Virtual Loving Kindness Meditation and Chronic Pain
The aim of the current study was to examine the effects of a Loving Kindness Meditation (LKM) on chronic pain. This study also investigated if a Virtual Reality (VR) meditation and an Audio meditation could have different analgesic effects. As many studies in this area of research have tested mindfulness for chronic pain treatment, the present study attempts to begin to fill the gap in this research, by investigating LKM on chronic pain. No other study has used LKM to test its effect on chronic pain when conducted through VR.
Pharmaceutical treatments are not always sufficient to ameliorate chronic pain and can have negative consequences such as addiction and side effects. Therefore, the need for further investigation of non-pharmaceutical methods for treating chronic pain is becoming more vital. VR and meditation could provide safe treatment methods for pain while avoiding the negative effects of drug therapies. Both meditation and VR have shown promising results as non-pharmaceutical treatments for chronic pain. Research suggests that there is a link between LKM and positive emotions, which according to Gate Control Theory could inhibit the experience of pain. VR could also provide pain relief due to the level of distraction it creates for the user, therefore diverting the individual’s attention away from their pain, and to the VR. This type of meditation was also chosen for this study instead of a mindfulness meditation due to the lower amount of effort needed to manipulate one’s attention, in comparison to mindfulness. This could possibly be better suited towards this population, as chronic pain sufferers may experience concentration and attention difficulties. The present study employed a 2 x 2 factorial experimental design. Participants were females with chronic pain, between the ages of 22 and 63 (N = 12). The participants took part in a LKM either through VR or Audio. Participants completed the Numeric Pain Rating Scale, pre and post meditation to measure their pain levels. Presence was measured using the Temple Presence Inventory after the meditation, to account for the user’s sense of presence being a confounding variable.
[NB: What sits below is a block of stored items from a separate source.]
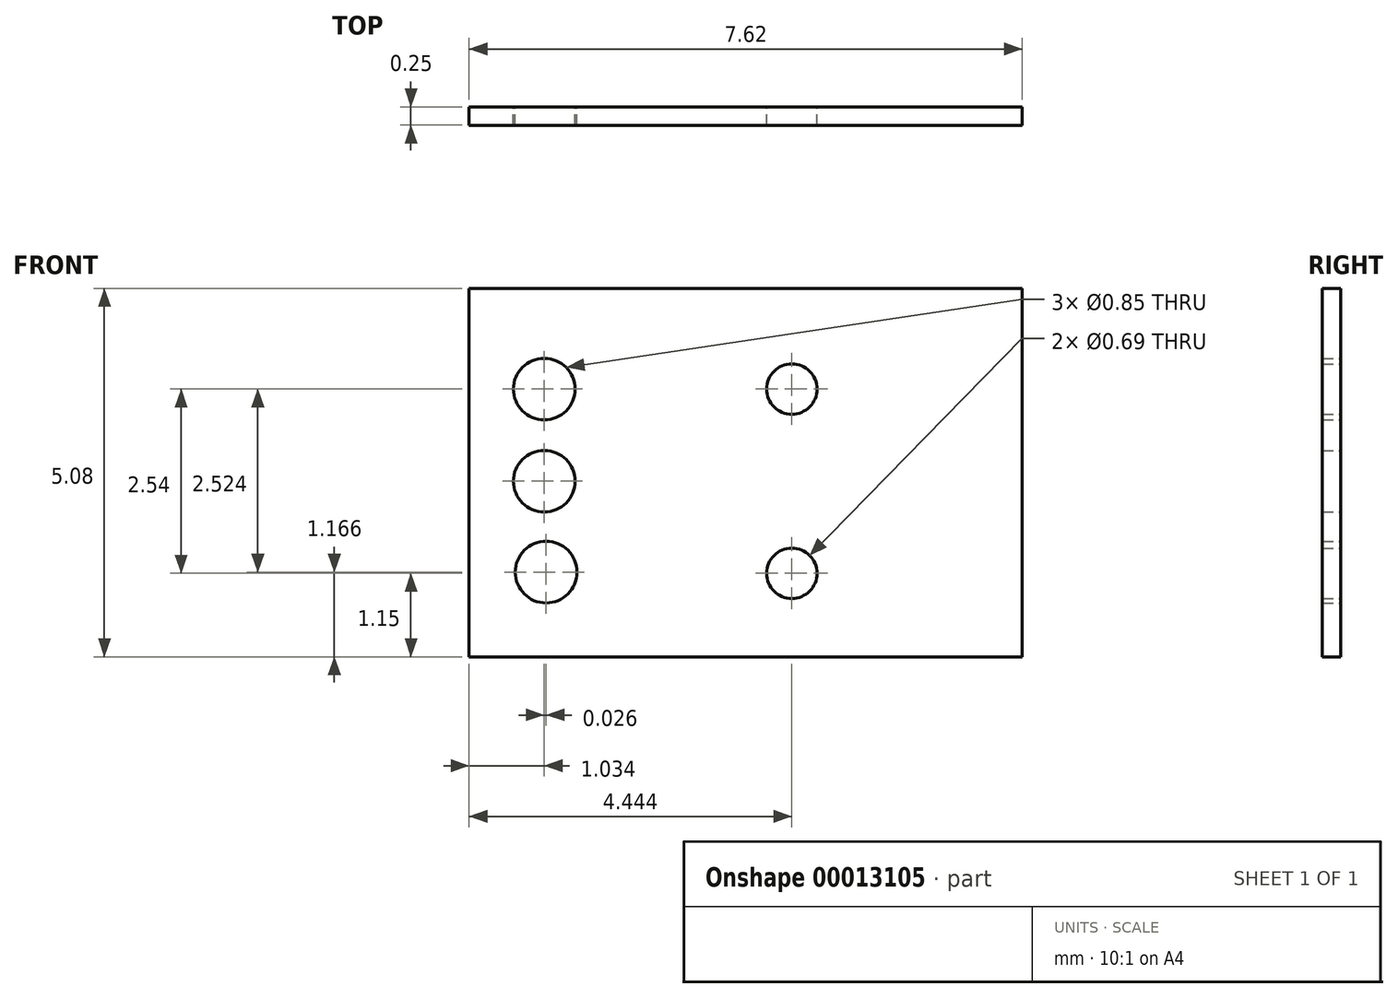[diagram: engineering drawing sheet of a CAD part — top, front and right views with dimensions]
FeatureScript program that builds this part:
annotation { "Feature Type Name" : "Feature", "Feature Type Description" : "" }
export const myFeature = defineFeature(function(context is Context, id is Id, definition is map)
    precondition{}
    {
        {
            var Q0;
            Q0=qCreatedBy(makeId("Front.planeOp"),FACE);
            var sketch = newSketch(context, id + "F0", { "sketchPlane" : qUnion([Q0])});
            skLineSegment(sketch, "E0", {"start": v(14.41, 0) * mm, "end": v(14.41, 1.27) * mm});
            skLineSegment(sketch, "E1", {"start": v(14.41, 0) * mm, "end": v(14.41, -1.27) * mm});
            skCircle(sketch, "E2", {"center": v(14.41, 1.27) * mm, "radius": 0.35 * mm});
            skCircle(sketch, "E3", {"center": v(14.41, -1.27) * mm, "radius": 0.35 * mm});
            skLineSegment(sketch, "E4", {"start": v(14.41, -1.27) * mm, "end": v(11, -1.27) * mm});
            skLineSegment(sketch, "E5", {"start": v(14.41, 1.27) * mm, "end": v(11, 1.27) * mm});
            skCircle(sketch, "E6", {"center": v(11, 1.27) * mm, "radius": 0.43 * mm});
            skCircle(sketch, "E7", {"center": v(11, 0) * mm, "radius": 0.43 * mm});
            skCircle(sketch, "E8", {"center": v(11.03, -1.25) * mm, "radius": 0.43 * mm});
            skLineSegment(sketch, "E9", {"start": v(11, 0) * mm, "end": v(13.64, 0) * mm});
            skLineSegment(sketch, "E10.bottom", {"start": v(17.6, 2.66) * mm, "end": v(9.97, 2.66) * mm});
            skLineSegment(sketch, "E10.top", {"start": v(17.6, -2.42) * mm, "end": v(9.97, -2.42) * mm});
            skLineSegment(sketch, "E10.left", {"start": v(17.6, 2.66) * mm, "end": v(17.6, -2.42) * mm});
            skLineSegment(sketch, "E10.right", {"start": v(9.97, 2.66) * mm, "end": v(9.97, -2.42) * mm});
            skSolve(sketch);
        }
        {
            var Q0;
            Q0=makeQuery(id+"F0.imprint","IMPRINT",FACE,{"disambiguationData":[TD([[makeQuery(id+"F0.imprint","IMPRINT",EDGE,{"derivedFrom":sQuery(id+"F0.wireOp",EDGE,"E6")}),-1.0]])]});
            extrude(context, id + "F1", {"entities" : qUnion([Q0]), "depth" : 0.25 * mm});
        }
    });
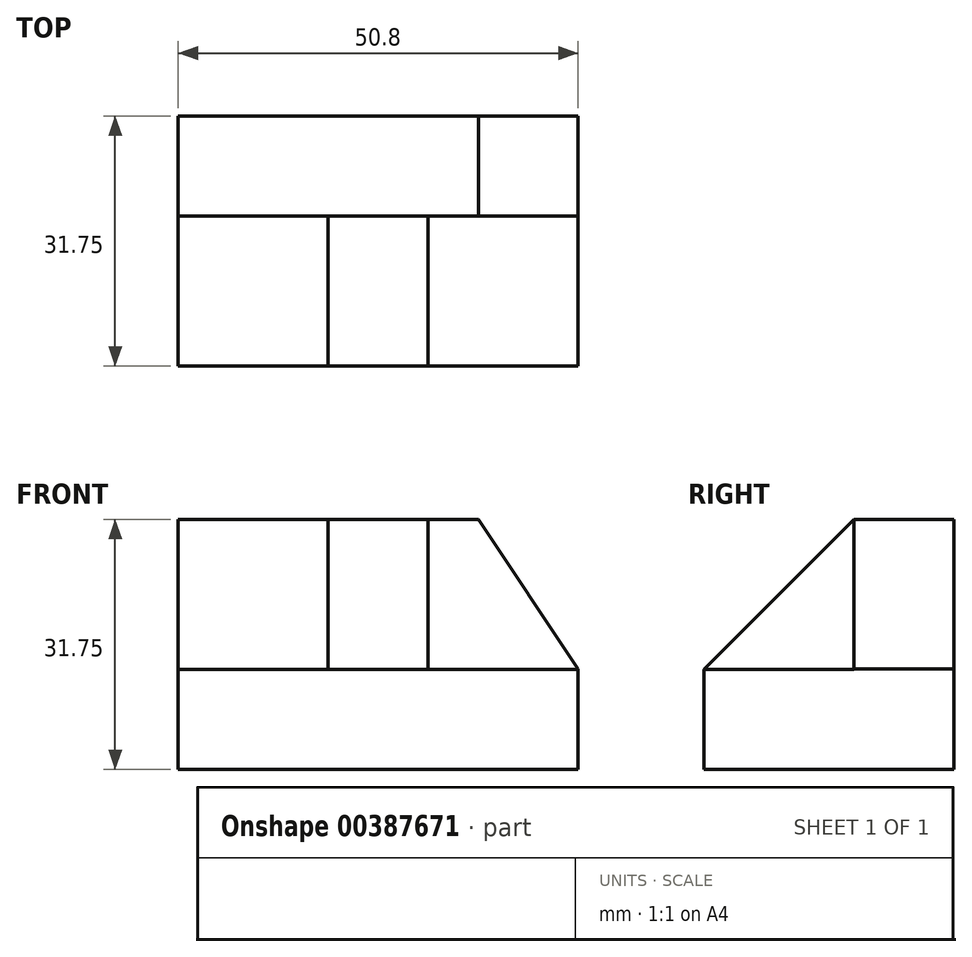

Results of a two-way between-within analysis of variance showed a significant decrease in the participants’ pain levels post meditation (p < .001). There was no significant difference between the VR and Audio groups’ pain decrease. There was also no significant interaction between the two independent variables. Presence was not included in the final statistical analysis as a covariate, due to the violation of one of the assumptions of an analysis of covariance.